Melawan Kekerasan Berbasis Gender dengan Pendekatan Pameran Visual di Kampus Unpar
Kampanye “16 Hari Anti Kekerasan Berbasis Gender” di Unpar menyajikan karya-karya visual buatan mahasiswa. Mencegah kekerasan berbasis gender di lingkungan kampus.
Penulis Audrey Kayla Fachruddin11 Desember 2024
BandungBergerak.id - Banyak pendekatan yang bisa dilakukan untuk mencegah terjadinya kekerasan berbasis gender di lingkungan pendidikan tinggi alias kampus. Di kampus Unpar, Bandung, Kampanye “16 Hari Anti Kekerasan Berbasis Gender” menyajikan pameran seni interaktif karya mahasiswa, Jumat, 6 Desember 2024.
Kampanye ini diselenggarakan FISIP Universitas Katolik Parahyangan di selasar Gedung Pusat Pembelajar Arntz-Geise (PPAG). Pameran ini telah dilaksanakan secara konsisten dari tahun 2017 untuk memperjuangkan berbagai nilai kesetaraan gender sebagai langkah pencegahan kekerasan berbasis gender baik di lingkungan kampus, pertemanan, hingga masyarakat.
Kampanye tersebut diwujudkan melalui kolaborasi antara Unpar dengan Divisi Gender dan Pemberdayaan Perempuan Komisi Keadilan Perdamaian Keuskupan Bandung, Satgas PPKS Unpar, Jaringan Mitra Perempuan Bandung (JMP Bandung), Forka Films, serta kelas-kelas Mata Kuliah Gender dalam Hubungan Internasional dan Administrasi Publik.
Pameran dipenuhi dengan berbagai interpretasi visual kelompok-kelompok mahasiswa serta berbagai mitra yang menarik. Penulis mengunjungi tiga kelompok yang cukup menarik. Kelompok 22 dan 15 mencoba untuk mengemas isu tersebut melalui berbagai aktivitas yang seru.
Secara spesifik, Kelompok 22 membuat sebuah permainan cari kata dan menjawab pertanyaan dengan Uno Stacko.

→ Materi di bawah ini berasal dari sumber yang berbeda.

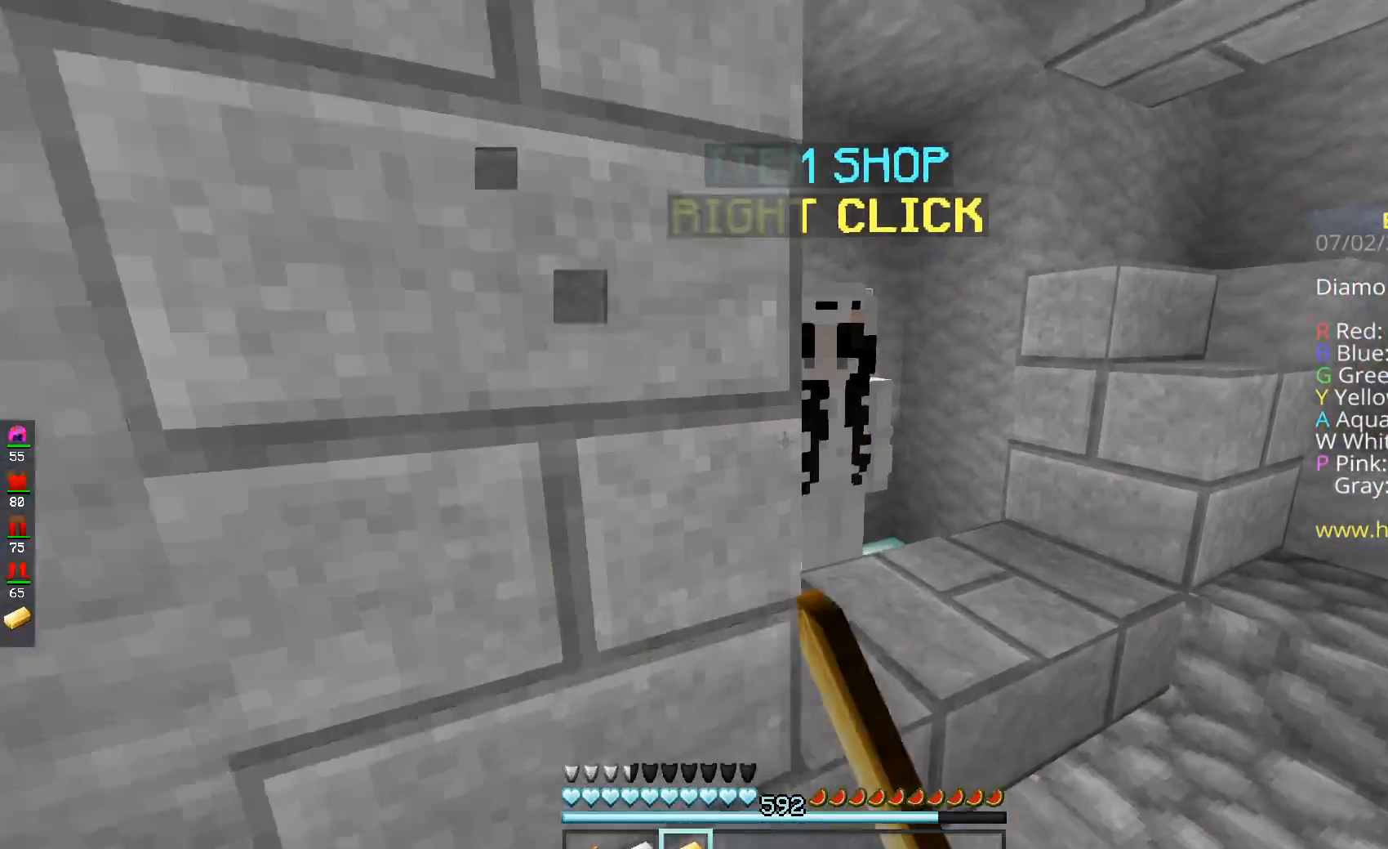
{"keys": [], "mouse": []}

Kemudian, Kelompok 15 membuat permainan ular tangga dengan berbagai pertanyaan informatif, membuat origami burung, dan bilik untuk bercerita.
Kedua kelompok juga menyediakan kertas untuk para pengunjung menuliskan harapan, komitmen, serta komentar mereka mengenai isu keadilan dan kekerasan gender. Berbeda dengan dua kelompok sebelumnya, Kelompok 17 mencoba untuk mengangkat isu pelecehan terkait pakaian yang digunakan sehari-hari. Mereka menyediakan kegiatan interaktif, yakni menyemprotkan cat ke manekin untuk memvisualisasikan bagian tubuh yang kerap dijadikan “korban” pelecehan.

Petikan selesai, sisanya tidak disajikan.